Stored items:
* * * * *
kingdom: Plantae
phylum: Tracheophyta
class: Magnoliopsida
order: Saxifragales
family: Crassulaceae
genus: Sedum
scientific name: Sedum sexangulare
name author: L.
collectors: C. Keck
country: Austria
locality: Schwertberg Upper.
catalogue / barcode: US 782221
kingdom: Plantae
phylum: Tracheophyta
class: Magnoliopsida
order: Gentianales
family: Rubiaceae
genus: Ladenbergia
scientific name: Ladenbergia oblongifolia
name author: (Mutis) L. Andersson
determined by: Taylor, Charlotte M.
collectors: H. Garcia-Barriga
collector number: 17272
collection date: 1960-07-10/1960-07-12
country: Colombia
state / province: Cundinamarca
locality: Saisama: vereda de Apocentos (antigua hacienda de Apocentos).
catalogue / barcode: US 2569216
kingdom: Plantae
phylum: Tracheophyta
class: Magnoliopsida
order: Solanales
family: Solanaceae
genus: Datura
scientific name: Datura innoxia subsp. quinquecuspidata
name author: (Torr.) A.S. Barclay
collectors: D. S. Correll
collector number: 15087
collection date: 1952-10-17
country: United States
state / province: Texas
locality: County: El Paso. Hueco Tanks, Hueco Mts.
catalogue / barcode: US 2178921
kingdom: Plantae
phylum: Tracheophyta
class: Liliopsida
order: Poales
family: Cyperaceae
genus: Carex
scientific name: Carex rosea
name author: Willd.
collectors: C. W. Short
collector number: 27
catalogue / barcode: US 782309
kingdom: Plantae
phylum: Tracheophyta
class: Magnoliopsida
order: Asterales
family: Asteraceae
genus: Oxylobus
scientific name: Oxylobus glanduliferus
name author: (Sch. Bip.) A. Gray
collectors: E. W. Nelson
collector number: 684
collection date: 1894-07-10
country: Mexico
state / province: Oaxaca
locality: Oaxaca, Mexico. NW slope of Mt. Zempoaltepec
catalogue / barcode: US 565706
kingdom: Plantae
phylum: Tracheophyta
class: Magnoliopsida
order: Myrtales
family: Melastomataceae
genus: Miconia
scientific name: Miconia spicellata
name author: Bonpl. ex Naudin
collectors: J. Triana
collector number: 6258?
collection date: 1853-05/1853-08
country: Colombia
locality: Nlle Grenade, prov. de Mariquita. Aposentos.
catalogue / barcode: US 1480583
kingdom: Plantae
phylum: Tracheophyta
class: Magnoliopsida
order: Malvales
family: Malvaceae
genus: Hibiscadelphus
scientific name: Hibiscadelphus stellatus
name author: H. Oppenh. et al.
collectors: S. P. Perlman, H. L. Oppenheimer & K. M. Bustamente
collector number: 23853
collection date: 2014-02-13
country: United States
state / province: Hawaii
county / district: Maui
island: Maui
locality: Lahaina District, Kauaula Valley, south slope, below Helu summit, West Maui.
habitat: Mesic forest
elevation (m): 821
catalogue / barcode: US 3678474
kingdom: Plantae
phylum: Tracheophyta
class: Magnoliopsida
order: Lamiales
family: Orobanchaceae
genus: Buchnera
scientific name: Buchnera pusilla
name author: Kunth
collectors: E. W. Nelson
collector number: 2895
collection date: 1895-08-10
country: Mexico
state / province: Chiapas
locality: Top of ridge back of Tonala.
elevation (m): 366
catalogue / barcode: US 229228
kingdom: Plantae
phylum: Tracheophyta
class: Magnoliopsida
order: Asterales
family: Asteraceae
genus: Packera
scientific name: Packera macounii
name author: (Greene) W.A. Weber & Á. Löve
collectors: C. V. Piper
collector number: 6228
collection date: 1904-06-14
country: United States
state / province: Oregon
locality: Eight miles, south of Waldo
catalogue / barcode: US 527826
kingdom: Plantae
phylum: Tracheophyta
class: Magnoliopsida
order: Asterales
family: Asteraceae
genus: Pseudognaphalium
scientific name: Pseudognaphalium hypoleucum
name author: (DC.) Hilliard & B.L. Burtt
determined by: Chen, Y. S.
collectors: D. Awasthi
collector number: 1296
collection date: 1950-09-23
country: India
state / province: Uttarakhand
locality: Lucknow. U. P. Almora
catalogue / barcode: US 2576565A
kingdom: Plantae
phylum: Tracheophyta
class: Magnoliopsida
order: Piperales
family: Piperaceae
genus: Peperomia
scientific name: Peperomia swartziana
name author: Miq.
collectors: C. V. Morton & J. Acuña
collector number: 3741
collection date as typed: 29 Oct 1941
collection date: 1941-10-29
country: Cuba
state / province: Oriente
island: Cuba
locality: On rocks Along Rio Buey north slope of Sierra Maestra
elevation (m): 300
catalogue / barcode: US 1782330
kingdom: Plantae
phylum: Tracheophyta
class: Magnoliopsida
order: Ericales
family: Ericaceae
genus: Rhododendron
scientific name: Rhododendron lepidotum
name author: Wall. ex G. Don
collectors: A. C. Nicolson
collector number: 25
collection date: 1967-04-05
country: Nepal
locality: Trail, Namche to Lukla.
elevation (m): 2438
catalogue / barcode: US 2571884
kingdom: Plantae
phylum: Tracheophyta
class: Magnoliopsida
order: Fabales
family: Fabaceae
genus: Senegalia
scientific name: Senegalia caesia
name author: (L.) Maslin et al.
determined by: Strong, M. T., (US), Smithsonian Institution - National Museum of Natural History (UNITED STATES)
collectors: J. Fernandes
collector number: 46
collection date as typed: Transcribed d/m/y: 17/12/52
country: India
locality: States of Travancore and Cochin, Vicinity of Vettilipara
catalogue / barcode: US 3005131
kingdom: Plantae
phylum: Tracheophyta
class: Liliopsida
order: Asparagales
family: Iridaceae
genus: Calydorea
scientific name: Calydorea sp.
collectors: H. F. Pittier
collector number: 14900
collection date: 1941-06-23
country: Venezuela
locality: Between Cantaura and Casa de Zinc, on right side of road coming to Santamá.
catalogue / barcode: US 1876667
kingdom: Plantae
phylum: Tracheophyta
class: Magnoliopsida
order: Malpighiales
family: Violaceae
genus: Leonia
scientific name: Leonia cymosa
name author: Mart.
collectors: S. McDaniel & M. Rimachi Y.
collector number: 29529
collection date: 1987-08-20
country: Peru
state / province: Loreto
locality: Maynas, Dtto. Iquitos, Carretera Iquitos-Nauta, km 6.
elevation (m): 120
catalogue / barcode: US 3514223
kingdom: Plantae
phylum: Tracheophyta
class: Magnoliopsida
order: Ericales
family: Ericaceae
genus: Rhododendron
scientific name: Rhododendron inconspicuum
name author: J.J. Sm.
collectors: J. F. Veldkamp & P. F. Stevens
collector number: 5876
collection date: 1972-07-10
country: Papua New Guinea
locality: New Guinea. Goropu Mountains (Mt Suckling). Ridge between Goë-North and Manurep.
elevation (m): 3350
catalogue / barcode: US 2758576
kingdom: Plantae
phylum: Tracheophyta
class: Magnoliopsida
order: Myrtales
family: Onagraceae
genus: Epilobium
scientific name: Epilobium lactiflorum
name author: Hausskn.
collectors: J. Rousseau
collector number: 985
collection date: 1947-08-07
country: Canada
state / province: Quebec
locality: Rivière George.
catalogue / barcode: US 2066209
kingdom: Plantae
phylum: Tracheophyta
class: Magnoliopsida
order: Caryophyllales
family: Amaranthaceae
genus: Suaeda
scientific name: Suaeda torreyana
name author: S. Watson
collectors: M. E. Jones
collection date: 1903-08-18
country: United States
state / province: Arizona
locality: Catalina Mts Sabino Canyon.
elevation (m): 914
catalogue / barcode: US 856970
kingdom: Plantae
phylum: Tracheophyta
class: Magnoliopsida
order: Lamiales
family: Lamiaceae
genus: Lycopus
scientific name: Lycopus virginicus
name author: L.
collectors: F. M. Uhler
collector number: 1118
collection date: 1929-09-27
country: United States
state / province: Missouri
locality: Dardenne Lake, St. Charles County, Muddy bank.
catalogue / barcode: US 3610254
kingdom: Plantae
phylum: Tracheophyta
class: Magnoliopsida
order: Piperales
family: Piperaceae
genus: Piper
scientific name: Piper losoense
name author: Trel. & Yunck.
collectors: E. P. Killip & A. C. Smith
* * * * *
#### Given instruction:
Rename "collection date" to "date of collection" in the part of the listing that opens with the line containing "catalogue / barcode: US 1480583" and closes with the line containing "elevation (m): 821". Return only those lines, with nothing else changed.

#### Written solution:
catalogue / barcode: US 1480583
kingdom: Plantae
phylum: Tracheophyta
class: Magnoliopsida
order: Malvales
family: Malvaceae
genus: Hibiscadelphus
scientific name: Hibiscadelphus stellatus
name author: H. Oppenh. et al.
collectors: S. P. Perlman, H. L. Oppenheimer & K. M. Bustamente
collector number: 23853
date of collection: 2014-02-13
country: United States
state / province: Hawaii
county / district: Maui
island: Maui
locality: Lahaina District, Kauaula Valley, south slope, below Helu summit, West Maui.
habitat: Mesic forest
elevation (m): 821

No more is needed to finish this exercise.